TIFF 2022 | The Colour of Ink (Brian D. Johnson, Canada) — TIFF Docs
By Winnie Wang
Brian D. Johnson’s second feature documentary is abundant with close-up shots of ink blooming into pools of colour. The pigment diffuses onto paper, branching into dendritic configurations that bear resemblance to fluvial processes. Water carries sediment from one place to another, depositing material to compose new arrangements. The Colour of Ink could almost be retitled Watermark (2013), another film shot by Nicholas de Pencier, except that Johnson’s film doesn’t quite manage to convey the scale or expanse of human activity as it relates to its subject matter. Nor does it really try. Instead, Toronto-based illustrator and ink maker Jason S. Logan accompanies the viewer on a journey across continents, surveying the history of ink through brief interviews with artists who testify to ink’s unanticipated uses. Whether Margaret Atwood is a worthwhile interlocutor—an author who merely states that she produces early drafts and notes in handwriting—is open for debate, but the film compensates with demonstrations from Islamic calligrapher Soraya Syed and Haida carver Corey Bulpitt. Between these excursions, Logan embarks on foraging trips to concoct experimental inks consisting of peach pits, rail spikes and magnetite.

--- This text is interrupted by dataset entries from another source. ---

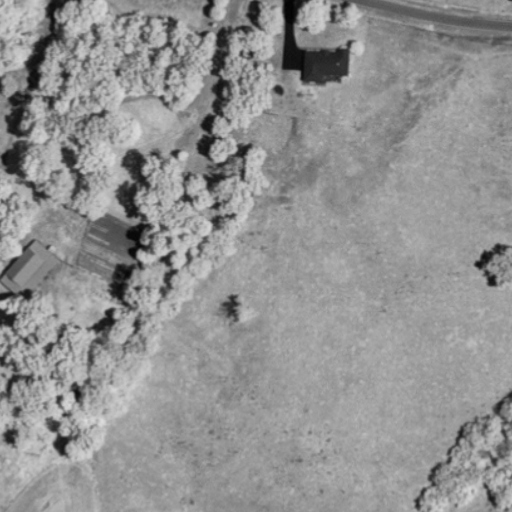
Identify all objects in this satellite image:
road: (434, 17)
road: (289, 37)
building: (323, 64)
building: (26, 269)
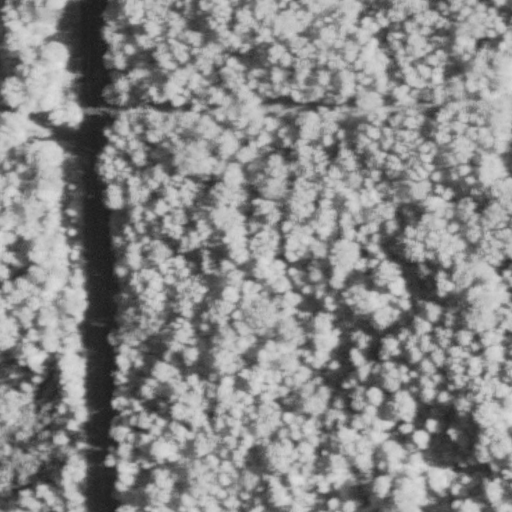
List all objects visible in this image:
road: (104, 256)
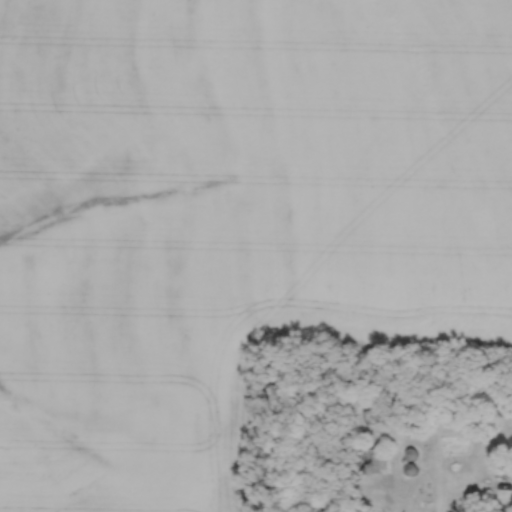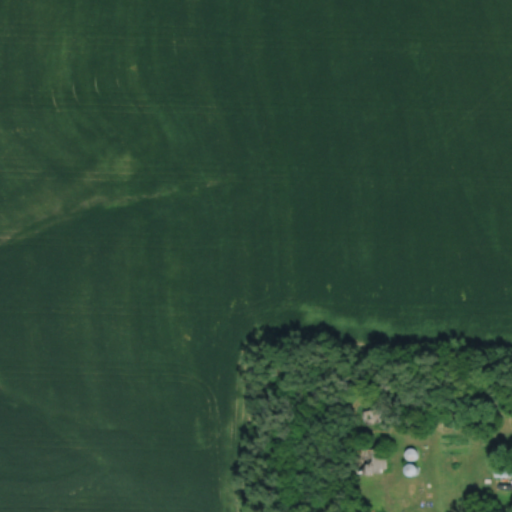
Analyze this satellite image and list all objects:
crop: (230, 220)
road: (450, 440)
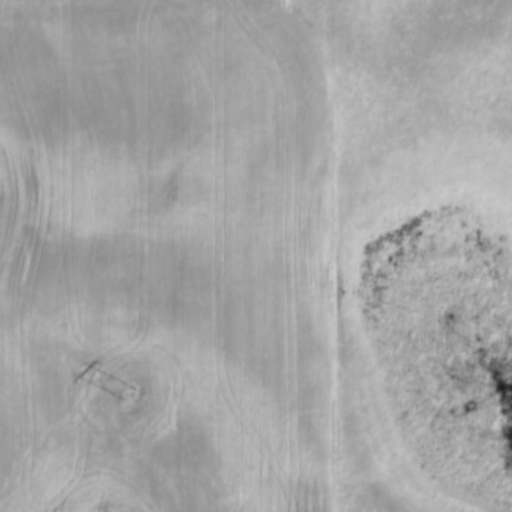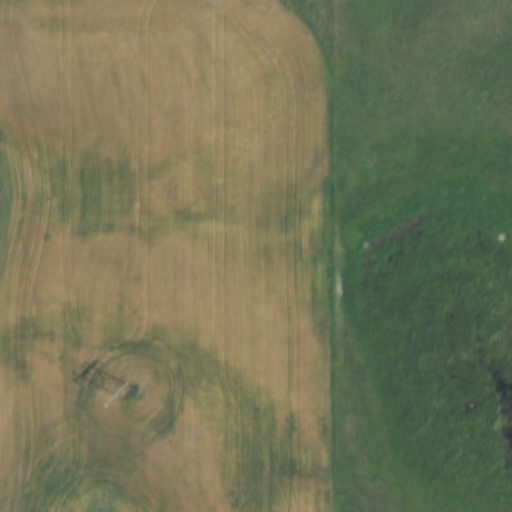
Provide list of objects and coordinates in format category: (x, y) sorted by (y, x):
power tower: (132, 383)
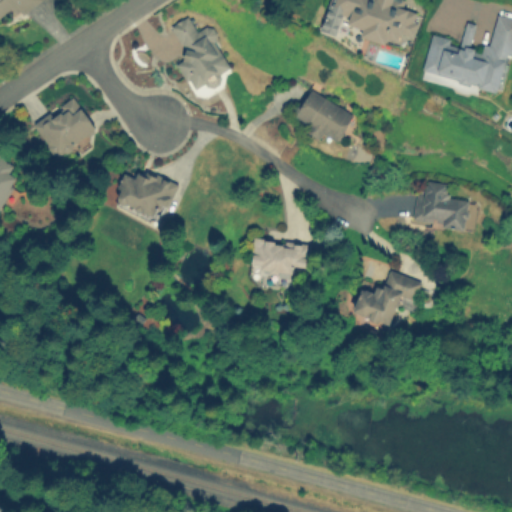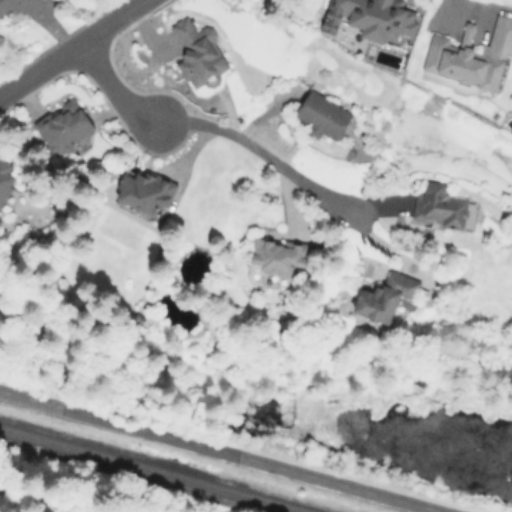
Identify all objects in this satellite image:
building: (15, 5)
road: (447, 10)
building: (373, 18)
road: (71, 48)
building: (198, 52)
building: (472, 55)
road: (112, 87)
building: (322, 114)
building: (63, 125)
road: (258, 151)
building: (6, 178)
building: (141, 190)
building: (438, 205)
building: (276, 253)
building: (384, 295)
road: (220, 451)
railway: (150, 468)
road: (90, 488)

Led by de Pencier’s striking images, The Colour of Ink aspires towards the lyrical but finds itself grounded as a formally conventional documentary through its shaky commitment to Logan. At times, the artist’s endless curiosity and efforts to resuscitate ink as a contemporary format animate the experience, particularly in its evocation of living inks as “fugitive” materials, but digressive exchanges with Logan’s accomplished friends do little to illuminate the expressive, medicinal or spiritual potentials of ink. If only the film would sustain attention on the intimate details of Logan’s childhood or his meditations on nature as reservoirs of pigment, the personal might enter into focus and eventually give way to the historical. Saturated with arresting visuals that hint at something bigger, The Colour of Ink is an elegy to the medium’s tactility and permanence, but the film’s ambition far surpasses its ability to construct a focused narrative that extends beyond mere instruction.